Agder Energi Group, the third largest energy producer in Norway, is a first mover. Enoro has just finished implementing the DSO and retail split in the company.
Agder Energi Group’s DSO, Agder Energi Nett, owns and operates the transmission and distribution networks and delivers energy to 190,000 customers. Its retail arm, LOS, sells energy and services to residential and business markets. It is the largest electricity supplier in the Norwegian business market. This split required migrating Agder Energi’s shared CIS data into two new separate systems at Agder Energi Nett and LOS.
“Agder Energi made the decision to take first mover advantage and to avoid a potential logjam of integrated utilities splitting, particularly in the 2017 to 2019 timeframe,” says Mr Madsen.
The goal was to achieve secure data quality, guarantee market neutrality and control on receivables, and face head-on future business procedures and their requirements.
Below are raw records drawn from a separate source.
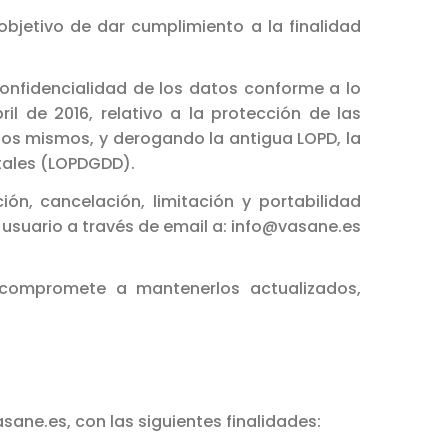
bjetivo de dar cumplimiento a la finalidad
confidencialidad de los datos conforme a lo
l de 2016, relativo a la protección de las
 los mismos, y derogando la antigua LOPD, la
itales (LOPDGDD).
ón, cancelación, limitación y portabilidad
o usuario a través de email a: info@vasane.es
e compromete a mantenerlos actualizados,
sane.es, con las siguientes finalidades: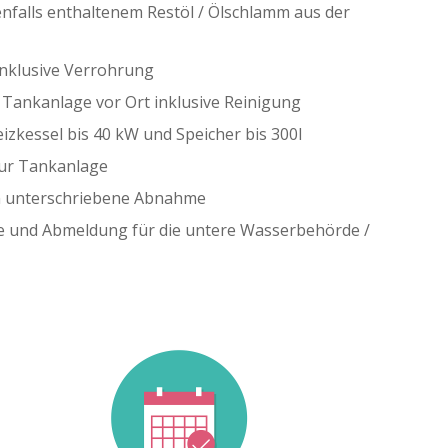
alls enthaltenem Restöl / Ölschlamm aus der
nklusive Verrohrung
 Tankanlage vor Ort inklusive Reinigung
zkessel bis 40 kW und Speicher bis 300l
ur Tankanlage
 unterschriebene Abnahme
de und Abmeldung für die untere Wasserbehörde /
Working closely with Agder Energi this project was on time, within budget and conformed to all quality targets.
To meet the market requirements, Enoro developed a new combined billing solution for its CIS product. It is automated, builds on standard market message flows, has a standard invoicing format and works with market processes defined by the data hub for the future needs of combined billing. The system improves customer engagement and sharpens the competitive edge by owning the customer interactions. And today only three people handle a total of 160,000 network customer's billing processes.
The CIS system of the future is open and as a service
An open CIS system will make it easier to integrate with other IT systems.
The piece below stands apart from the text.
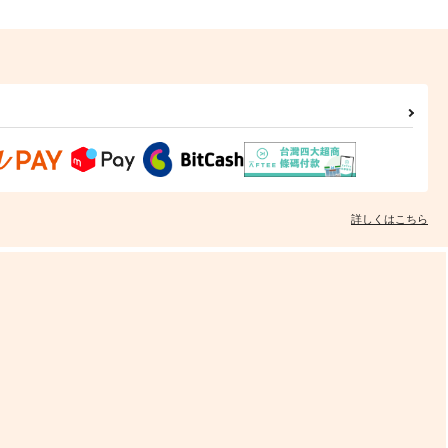
詳しくはこちら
“With open APIs, companies are able to build their own solutions on top for their own special needs. This will be more and more important in the coming years with the much fiercer competition between retailers when they will need to fight for every customer,” says Mr Madsen.
He adds that there are also increasing demands for CISs to be provided as a service. The companies are under cost pressures and they do not want to pay large upfront fees or undergo major system upgrades.
“We believe the TCO for CISs needs to drop, and more effort is needed to empower the customers and provide them the tools they want to lower their energy bills and consumption. With the real-time data from smart meters and the data from social media, utilities also will be able to build new insights to better understand their customers and create new products for them.”
CIS is proof of concept
Mr Madsen says that Enoro’s new CIS solution is currently being implemented in five other utility providers in Norway and will shortly be launched in Sweden and Finland.
The critical point is that companies need to understand what splitting an organization’s systems and processes means to the business. “You need to decide whether you want to be a DSO or a retailer. If you go just half way, you will fail as the competition is so fierce.”
The organizational and strategic impacts are so considerable that this process should not be viewed as an IT project but a strategic business decision.
“This new model will lead to a new way of working and there are many processes that need to be agreed internally. For example, with combined billing the DSO shifts its invoice component to the retailer, who has to take the full financial risk towards the consumer. It needs a full team working on it with the support of management.”
Mr Madsen is also convinced that what is happening in the Nordic market will occur in Europe later. “So what we are doing is like a proof of concept and if it can succeed there it will elsewhere,” he concludes.